Pregnant women regularly ingest the methylxanthines, caffeine and theophylline, during pregnancy and lactation. Also, theophylline is used to treat apnea in premature infants. In this study, rat pups were treated with 3-isobutyl-1-methylxanthine (IBMX), on days 7-10 of life. Transient IBMX treatment during infancy caused a retardation of acquisition of a delayed reinforced autoshaped lever touch response in adulthood. Treated rats required more trials to learn the task, but did not show altered exploratory activity in the operant chambers. Coadministration of the serotonin (5-HT) antagonist mianserin with IBMX was able to attenuate significantly the effects of IBMX in both males and females, even though mianserin treatment alone caused an apparent learning deficit in the males. The results indicate that 5-HT and 5-HT receptors are important during development for normal expression of a specific cognitive function later in life. Furthermore, a 5-HT system appears to play a role in the mechanism whereby perinatal methylxanthine exposure could lead to learning impairments or other undesirable behavioral consequences. The use of IBMX in developing rats may also offer a model for studying the long-term consequences of the expression of opioid withdrawal during the neonatal period, since this agent induces a quasi-morphine withdrawal syndrome (QMWS) in mature rats. It is of interest that mianserin can block or attenuate effects of both quasi- and true morphine withdrawal.
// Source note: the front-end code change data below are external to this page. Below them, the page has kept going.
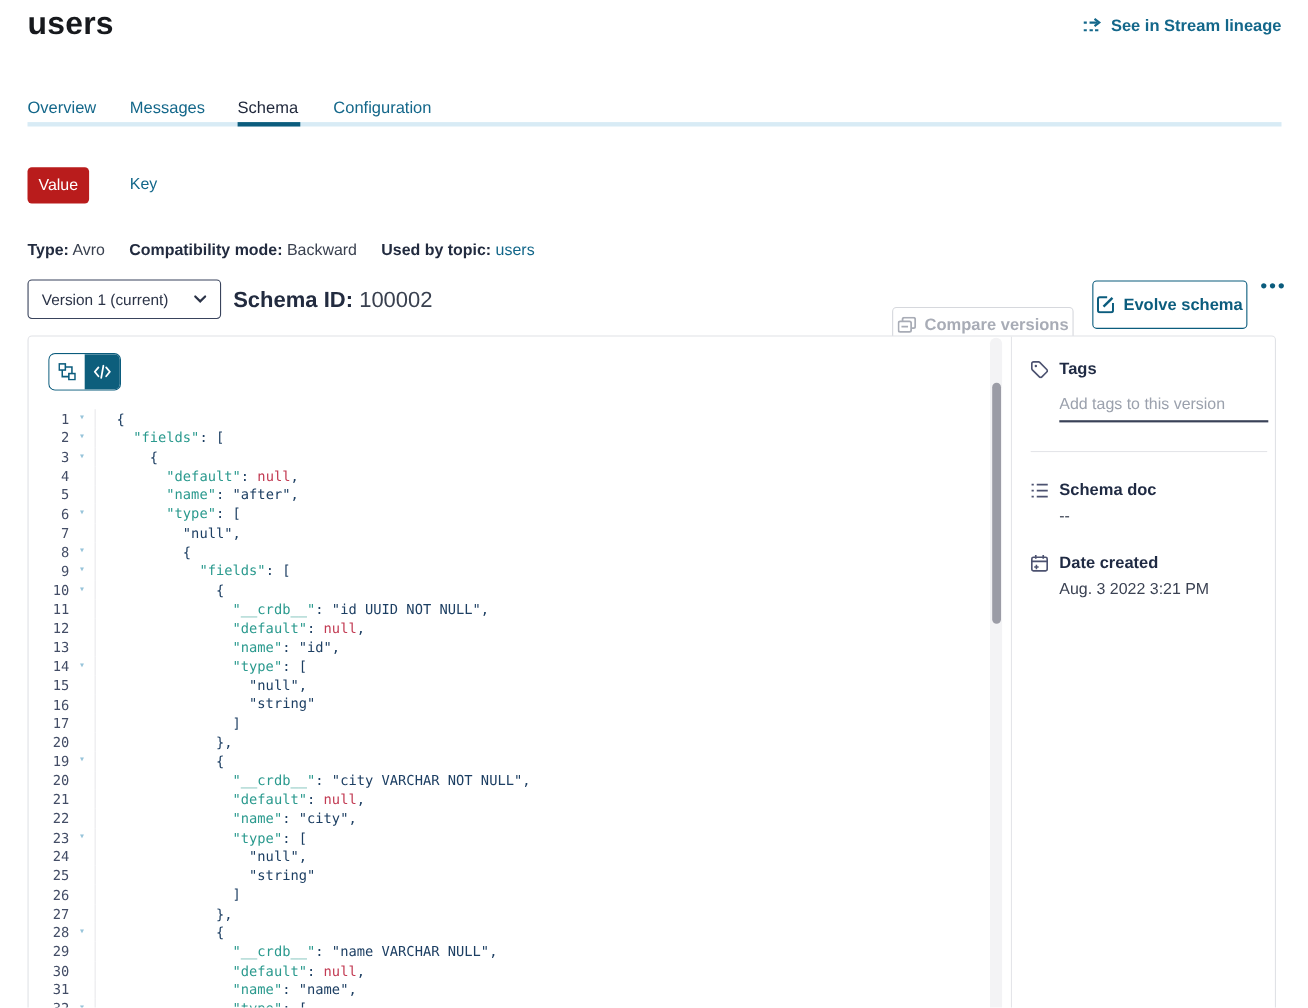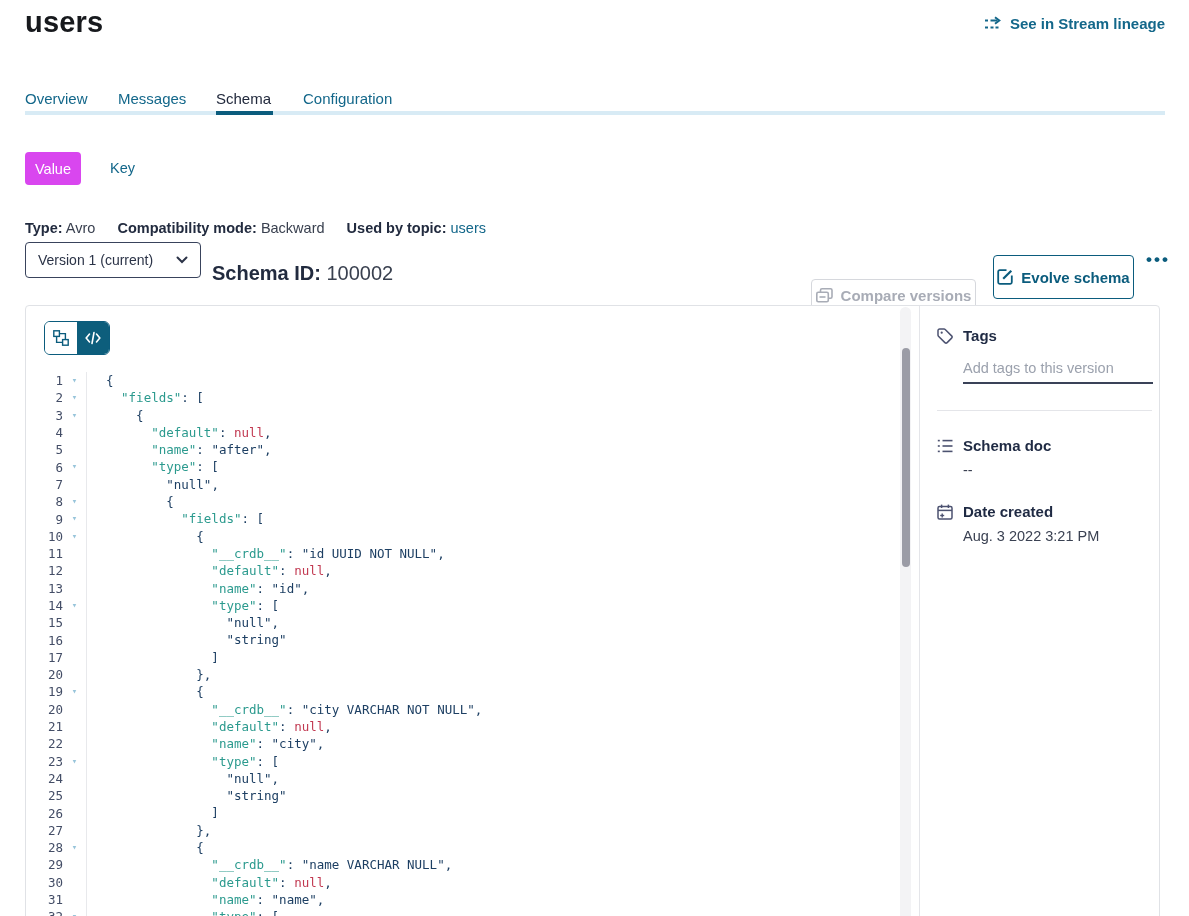"Value" .value-btn { background: #d946ef -> #b91c1c }
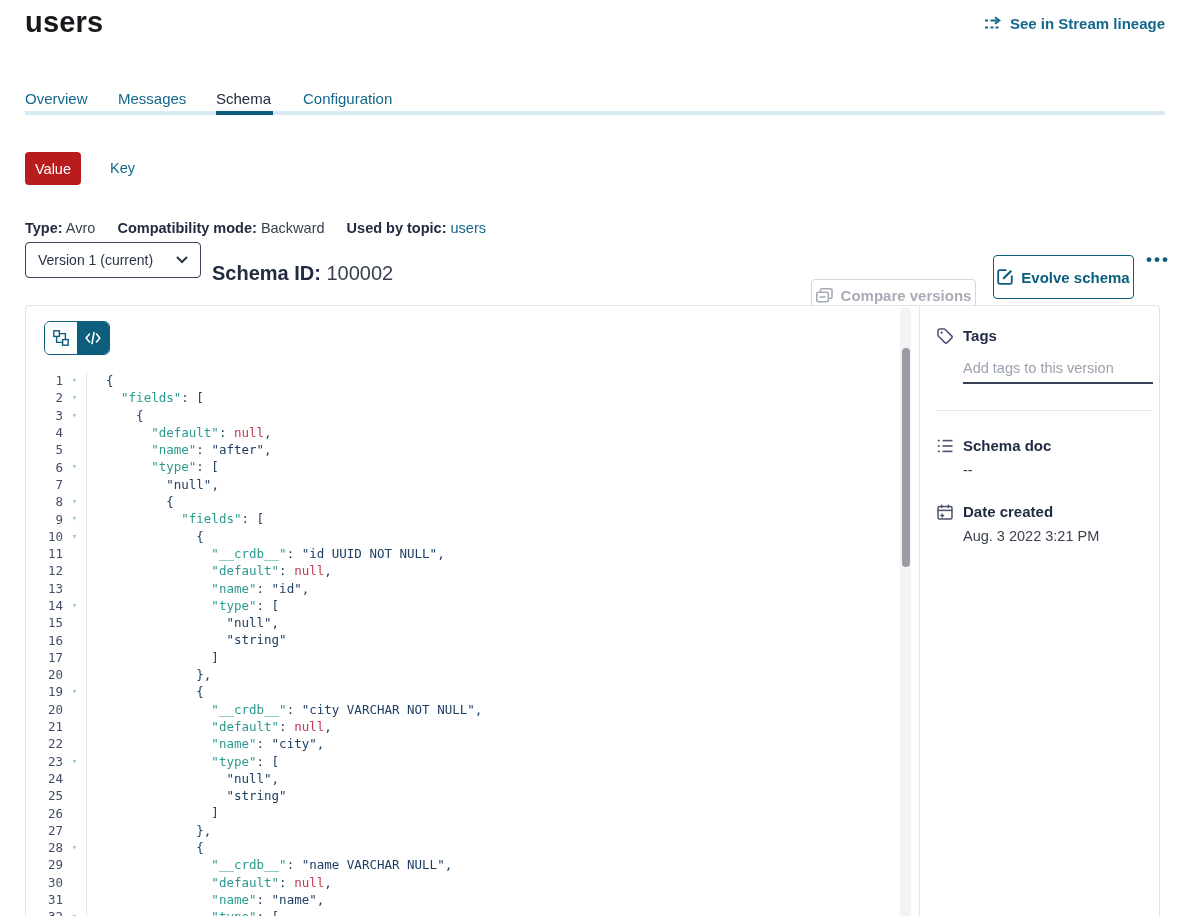"Key" .key-btn { left: 110px -> 118px }
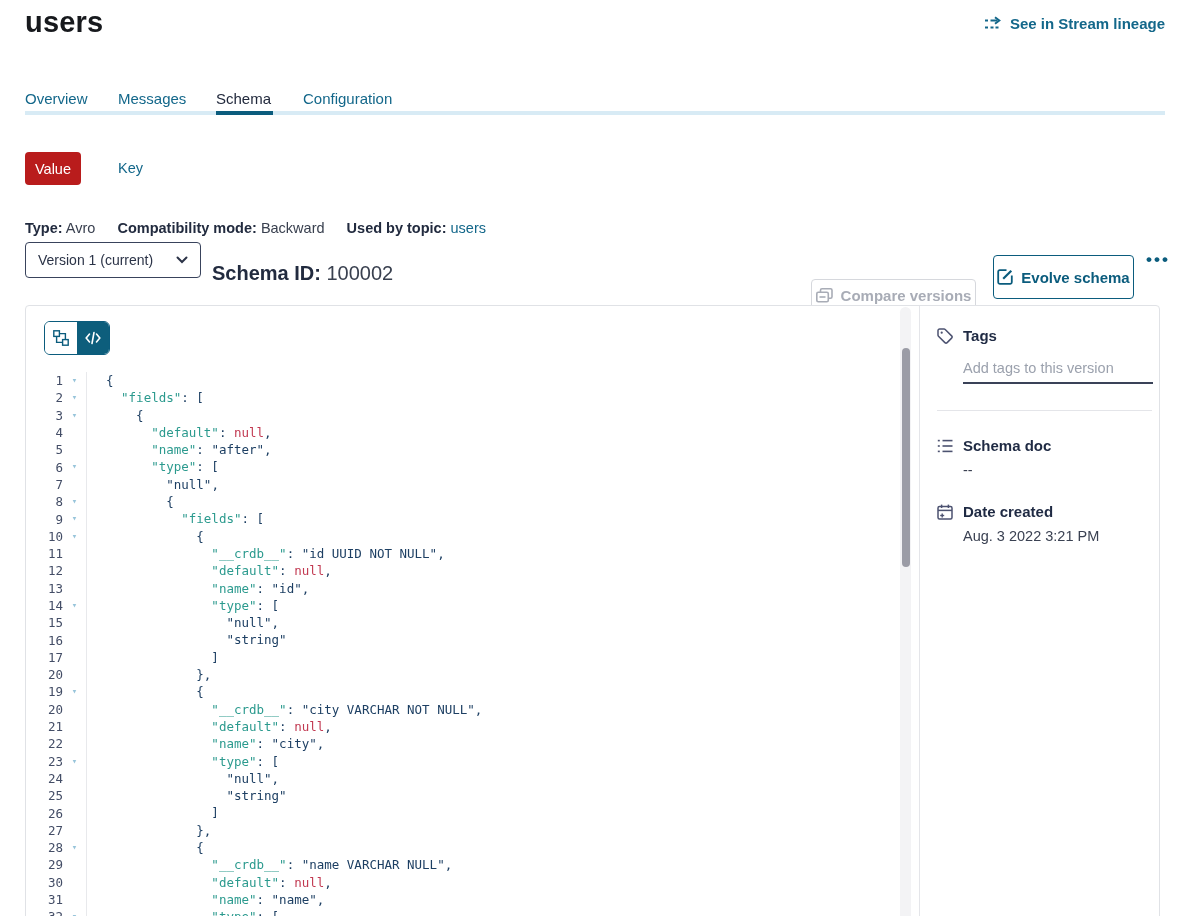"Version 1 (current)" .version-select { top: 242px -> 254px }
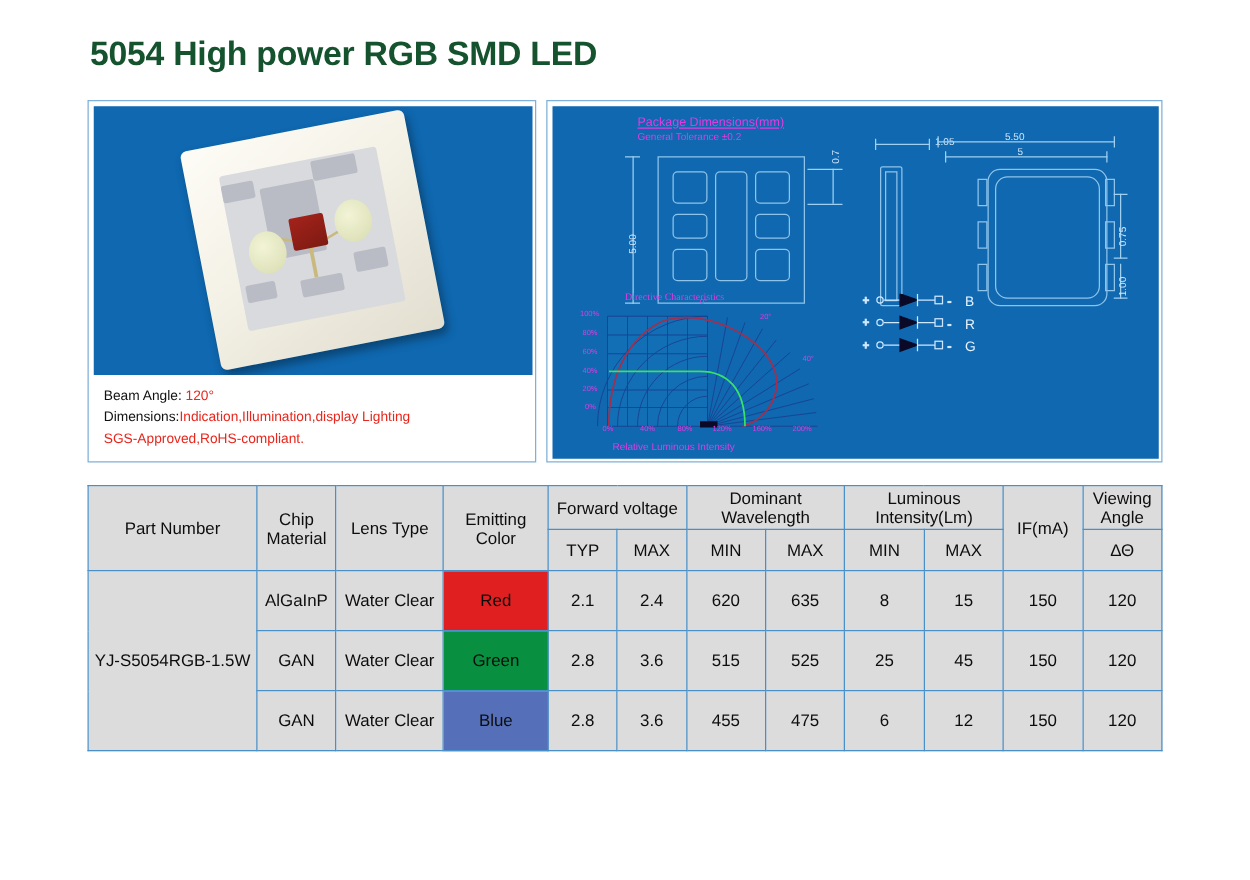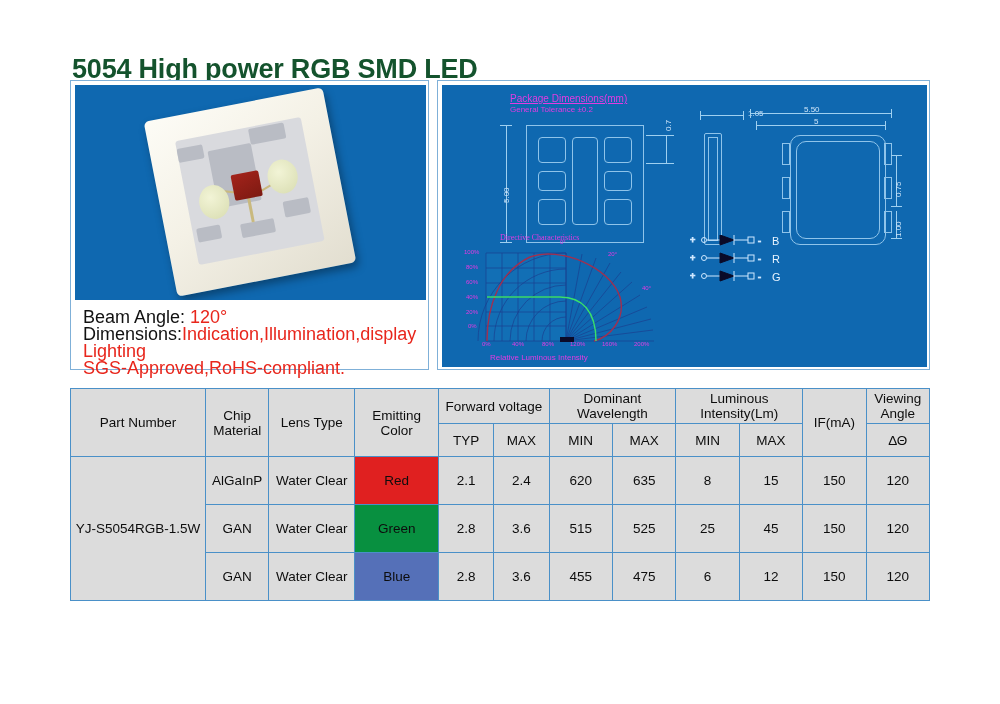"5054 High power RGB SMD" .title { top: 54px -> 28px }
Long-term effects of neonatal exposure to isobutylmethylxanthine. II. Attenuation of acute morphine withdrawal in mature rats.

An acute model of morphine withdrawal was used to determine if neonatal exposure to 3-isobutyl-1-methylxanthine (IBMX) would cause alterations in the expression of withdrawal in the adult rat. IBMX induces a quasi-morphine withdrawal syndrome (QMWS), which is almost identical to true morphine withdrawal both behaviorally and neurochemically. Transient IBMX treatment during infancy (on days 7-10 of life) caused an attenuated suppression of fixed ratio (FR) responding during acute morphine withdrawal in adulthood; however, there appeared to be no attenuation of withdrawal-induced hypothermia. The attenuated behavioral response was not due to an altered ability to express withdrawal, as these rats did not react differently to various doses of IBMX plus naloxone (i.e., varying severities of quasi-morphine withdrawal) in adulthood. Coadministration of the serotonin (5-HT) antagonist mianserin with IBMX in the neonate prevented the effects of IBMX. Both the mianserin-treated and the IBMX plus mianserin-treated groups had increased levels of [3H]naloxone binding in brainstem, while IBMX treatment alone apparently had no significant effect. None of the neonatal drug treatments affected [3H]naloxone binding in frontal cortex. Thus, the long-term effects of IBMX on the opioid withdrawal response cannot be explained by changes in the number of opioid binding sites (labelled with [3H]naloxone) within the brain. The results indicate that exposure to a methylxanthine, and thus quasi-morphine withdrawal, during development results in long-lasting alterations of a system which is involved in opioid withdrawal. Because coadministration of mianserin prevented the effects of IBMX, 5-HT and 5-HT2 receptors are implicated in these effects.